DATA below:

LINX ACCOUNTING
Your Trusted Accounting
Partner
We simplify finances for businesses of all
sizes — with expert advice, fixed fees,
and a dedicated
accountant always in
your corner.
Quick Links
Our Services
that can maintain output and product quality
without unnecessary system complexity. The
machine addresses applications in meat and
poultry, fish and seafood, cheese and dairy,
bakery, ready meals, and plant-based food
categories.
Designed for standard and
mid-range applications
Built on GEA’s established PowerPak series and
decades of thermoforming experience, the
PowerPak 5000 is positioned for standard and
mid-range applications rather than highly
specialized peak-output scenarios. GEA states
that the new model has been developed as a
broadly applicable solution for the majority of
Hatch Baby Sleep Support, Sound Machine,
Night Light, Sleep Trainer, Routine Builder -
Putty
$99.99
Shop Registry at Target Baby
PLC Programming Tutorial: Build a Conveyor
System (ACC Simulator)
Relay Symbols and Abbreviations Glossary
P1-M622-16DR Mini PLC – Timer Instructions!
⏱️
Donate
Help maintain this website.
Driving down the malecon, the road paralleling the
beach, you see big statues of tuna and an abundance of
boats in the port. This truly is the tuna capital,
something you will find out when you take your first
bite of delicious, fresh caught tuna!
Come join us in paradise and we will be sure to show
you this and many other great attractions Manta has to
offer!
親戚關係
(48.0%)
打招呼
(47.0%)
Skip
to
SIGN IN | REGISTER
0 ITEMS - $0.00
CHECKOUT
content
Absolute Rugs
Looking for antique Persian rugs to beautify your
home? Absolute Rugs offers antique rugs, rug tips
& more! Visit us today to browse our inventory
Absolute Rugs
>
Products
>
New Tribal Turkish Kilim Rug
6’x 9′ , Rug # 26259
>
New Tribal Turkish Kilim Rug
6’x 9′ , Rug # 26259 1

End of DATA.

WORK INSTRUCTIONS: Can you reproduce, word for word, the entries from their first line through the line containing "machine addresses applications in meat and", with both of those lines included?

TASK RESPONSE:
LINX ACCOUNTING
Your Trusted Accounting
Partner
We simplify finances for businesses of all
sizes — with expert advice, fixed fees,
and a dedicated
accountant always in
your corner.
Quick Links
Our Services
that can maintain output and product quality
without unnecessary system complexity. The
machine addresses applications in meat and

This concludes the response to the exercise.